顔認証実験の状況(左から路線バスでの乗降時認証、建設現場内での作業員認証) 出典:大林組、パナソニック コネクトプレスリリース

 2025年の大阪・関西万博開催に伴い、建設工事が本格化する夢洲(ゆめしま)など、大規模な地域開発において優先度が高いサービスが、通勤用のシャトルバスの乗降と入退場時のセキュリティチェック。近隣の駅からシャトルバスを運行することで、通勤車両を削減し、周辺道路の渋滞緩和やCO2排出量削減に寄与する。また、近接して多数の建設現場がある場合は、入退場時の確実な本人認証により、誤った現場への入場や不審者の侵入を防止できる。
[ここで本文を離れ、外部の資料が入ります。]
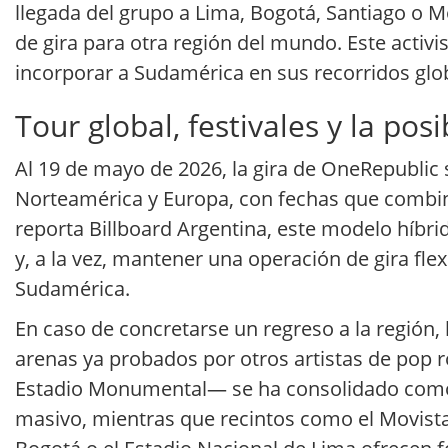
llegada del grupo a Lima, Bogotá, Santiago o
de gira para otra región del mundo. Este activi
incorporar a Sudamérica en sus recorridos glob
Tour global, festivales y la pos
Al 19 de mayo de 2026, la gira de OneRepublic s
Norteamérica y Europa, con fechas que combina
reporta Billboard Argentina, este modelo híbr
y, a la vez, mantener una operación de gira 
Sudamérica.
En caso de concretarse un regreso a la región,
arenas ya probados por otros artistas de pop r
Estadio Monumental— se ha consolidado como e
masivo, mientras que recintos como el Movista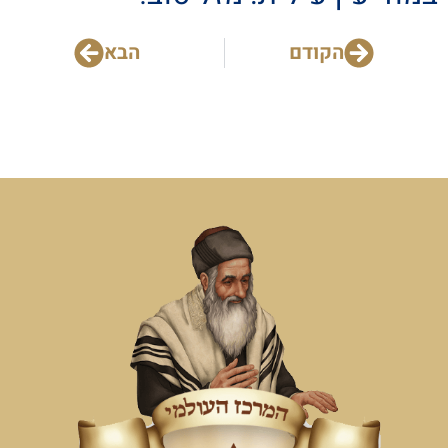
הקודם
הבא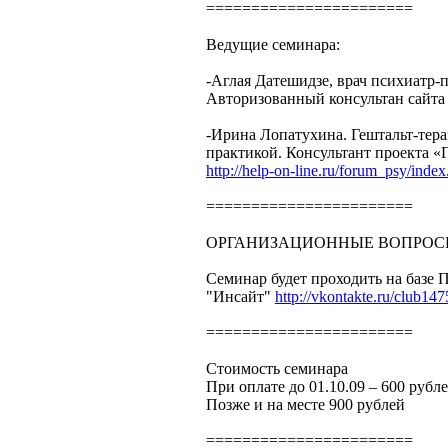
=======================
Ведущие семинара:
-Аглая Датешидзе, врач психиатр-п
Авторизованный консультан сайт
-Ирина Лопатухина. Гештальт-тера
практикой. Консультант проекта «
http://help-on-line.ru/forum_psy/ind
=======================
ОРГАНИЗАЦИОННЫЕ ВОПРОС
Семинар будет проходить на базе 
"Инсайт"
http://vkontakte.ru/club14
=======================
Стоимость семинара
При оплате до 01.10.09 – 600 рубл
Позже и на месте 900 рублей
=======================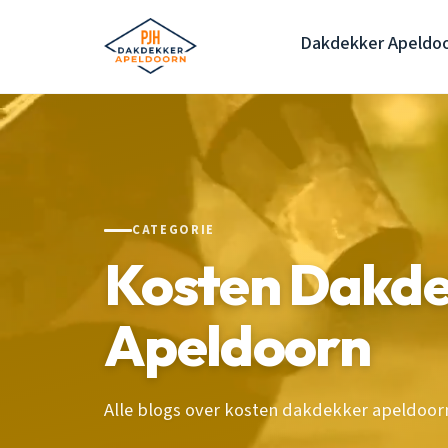
Dakdekker Apeldo
CATEGORIE
Kosten Dakd
Apeldoorn
Alle blogs over kosten dakdekker apeldoor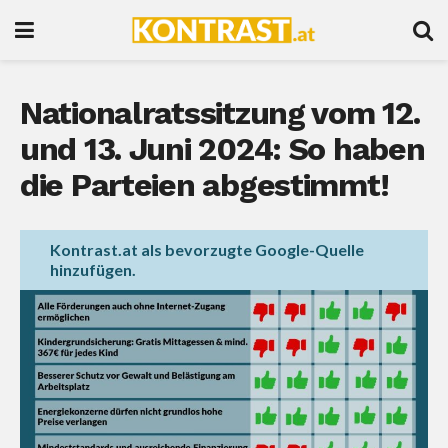
Nationalratssitzung vom 12.
und 13. Juni 2024: So haben
die Parteien abgestimmt!
Kontrast.at als bevorzugte Google-Quelle
hinzufügen.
 そこで実証では、夢洲の建設工事を想定し、作業員のシャトルバスへの乗降や建設現場への入退場時に、顔認証の確実性とスムーズさをテスト。その結果、サービス提供による利便性や快適性が向上できることを確認した。

 統合IDプラットフォームには、パナソニック コネクトが開発中の「Hybrid-ID」の適用を想定し、顔認証には同社のクラウドサービス「KPAS(ケイパス)クラウド」を利用。バスの乗降口付近や建設現場の各所に設置したタブレット端末で、事前に登録した建設作業員の顔画像との照合を行い、認証精度を検証した。
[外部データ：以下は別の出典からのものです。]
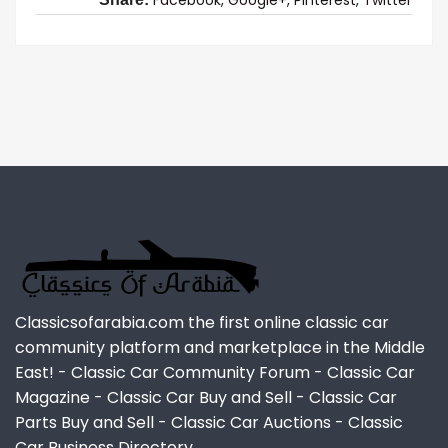
Classicsofarabia.com the first online classic car
community platform and marketplace in the Middle
East! - Classic Car Community Forum - Classic Car
Magazine - Classic Car Buy and Sell - Classic Car
Parts Buy and Sell - Classic Car Auctions - Classic
Car Business Directory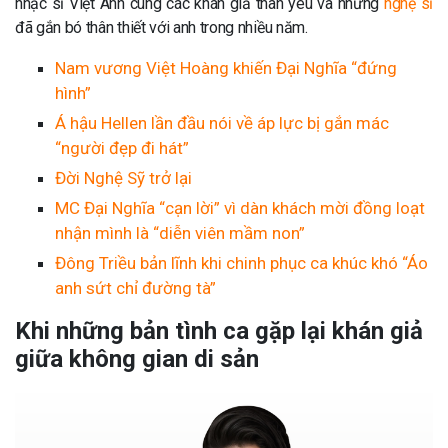
nhạc sĩ Việt Anh cùng các khán giả thân yêu và những
nghệ sĩ
đã gắn bó thân thiết với anh trong nhiều năm.
Nam vương Việt Hoàng khiến Đại Nghĩa “đứng
hình”
Á hậu Hellen lần đầu nói về áp lực bị gắn mác
“người đẹp đi hát”
Đời Nghệ Sỹ trở lại
MC Đại Nghĩa “cạn lời” vì dàn khách mời đồng loạt
nhận mình là “diễn viên mầm non”
Đông Triều bản lĩnh khi chinh phục ca khúc khó “Áo
anh sứt chỉ đường tà”
Khi những bản tình ca gặp lại khán giả
giữa không gian di sản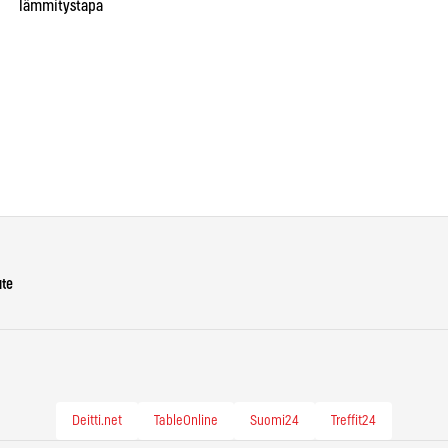
lämmitystapa
lopullisesti
syy
va
ute
Deitti.net
TableOnline
Suomi24
Treffit24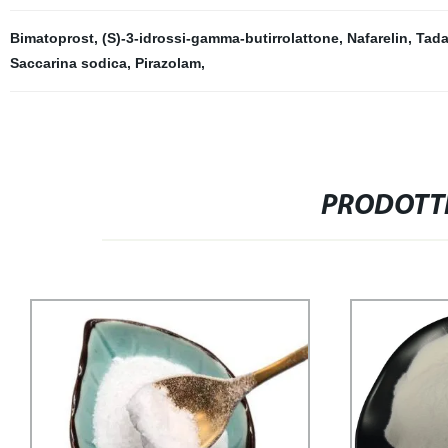
Bimatoprost
,
(S)-3-idrossi-gamma-butirrolattone
,
Nafarelin
,
Tada
Saccarina sodica
,
Pirazolam
,
PRODOTTI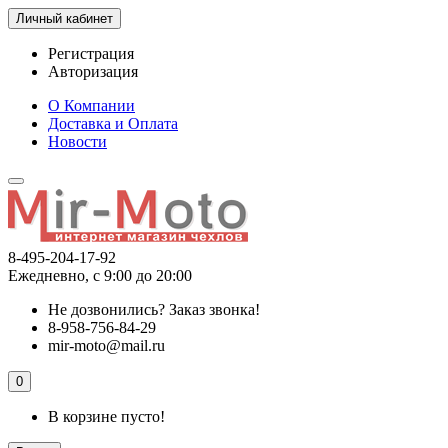
Личный кабинет
Регистрация
Авторизация
О Компании
Доставка и Оплата
Новости
8-495-204-17-92
Ежедневно, с 9:00 до 20:00
Не дозвонились?
Заказ звонка!
8-958-756-84-29
mir-moto@mail.ru
0
В корзине пусто!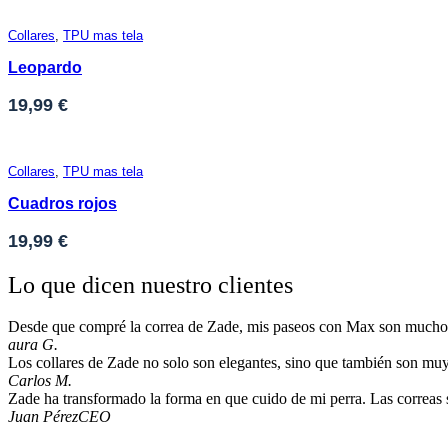
Collares
,
TPU mas tela
Leopardo
19,99
€
Collares
,
TPU mas tela
Cuadros rojos
19,99
€
Lo que dicen nuestro clientes
Desde que compré la correa de Zade, mis paseos con Max son mucho m
aura G.
Los collares de Zade no solo son elegantes, sino que también son muy
Carlos M.
Zade ha transformado la forma en que cuido de mi perra. Las correas 
Juan Pérez
CEO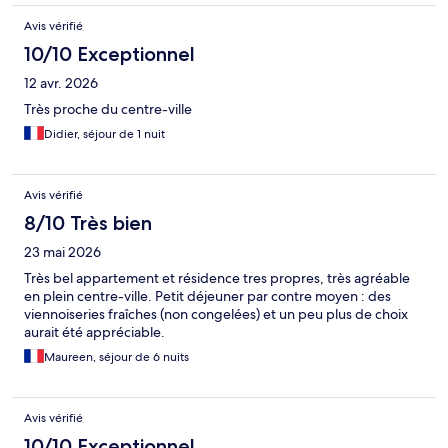
Avis vérifié
10/10 Exceptionnel
12 avr. 2026
Très proche du centre-ville
Didier, séjour de 1 nuit
Avis vérifié
8/10 Très bien
23 mai 2026
Très bel appartement et résidence tres propres, très agréable
en plein centre-ville. Petit déjeuner par contre moyen : des
viennoiseries fraîches (non congelées) et un peu plus de choix
aurait été appréciable.
Maureen, séjour de 6 nuits
Avis vérifié
10/10 Exceptionnel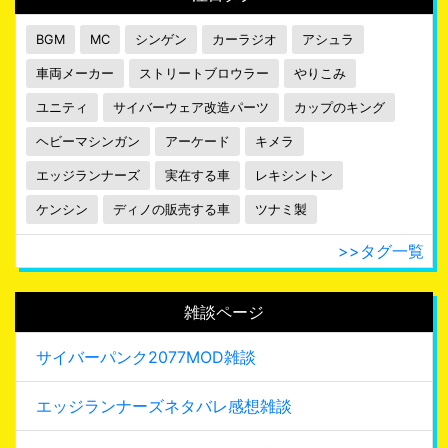
BGM
MC
シンゲン
カーラジオ
アシュラ
車両メーカー
ストリートブロウラー
やりこみ
ユニティ
サイバーウェア改造パーツ
カップのキング
ヘビーマシンガン
アーケード
キメラ
エッジランナーズ
実在する車
レキシントン
ケンシン
ディノの販売する車
ツナミ製
>>タグ一覧
雑談ページ
サイバーパンク2077MOD雑談
エッジランナーズネタバレ感想雑談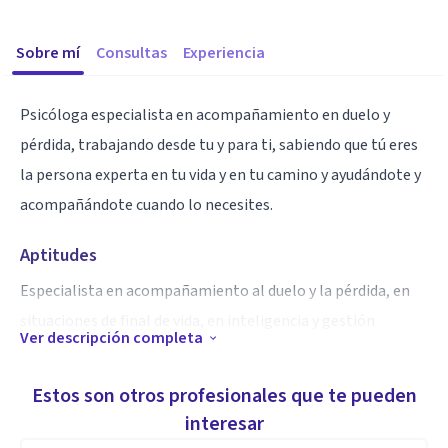
Sobre mí
Consultas
Experiencia
Psicóloga especialista en acompañamiento en duelo y
pérdida, trabajando desde tu y para ti, sabiendo que tú eres
la persona experta en tu vida y en tu camino y ayudándote y
acompañándote cuando lo necesites.
Aptitudes
Especialista en acompañamiento al duelo y la pérdida, en
situaciones de final de vida, en inteligencia y gestión
Ver descripción completa
emocional y en psicología de emergencias y catástrofes.
Estos son otros profesionales que te pueden
interesar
 屋内外、時間帯の違いなどの環境変化、顔の露出量、マスクやヘルメットの着用など、条件変化を加えながら繰り返しても、誤って認証される事象は発生しなかったという。また、サーマルカメラを利用した体表面温度測定も行えたため、感染リスクの低減に向けたサービス拡大の可能性も示された。

 時間あたりの乗降可能人数は、路線バスと2種類の観光バスを用い、乗降口で顔認証して乗車する平均乗降時間を算出。実験結果から、想定乗車人数を1台40人とした場合は、平均して3分半程度で乗降する計算となった。

 また、建設作業員に、顔認証技術の印象や顔画像を使った建設現場サービスへの期待度についてヒアリングしたところ、登録作業の分かりやすさや認証の技術的な面では8割以上が「満足」と回答。加えて、手荷物を持ったままでも利用可能な点、マスクやヘルメットを装着していても認証される特長を活用し、現場内のセキュリティエリアへの入場チェック、重機利用時の非接触認証といったサービスへの期待の声も寄せられた。

 今後、2社は今回の実証実験結果をもとにサービスの具体化を進め、顔認証を活用したシャトルバス運行と入退場管理の実用化を目指す。さらに、将来のスマートでサステナブルな夢洲街づくりへの応用も想定しつつ、顔認証による統合IDを基盤としたサービスの拡充を進めていく。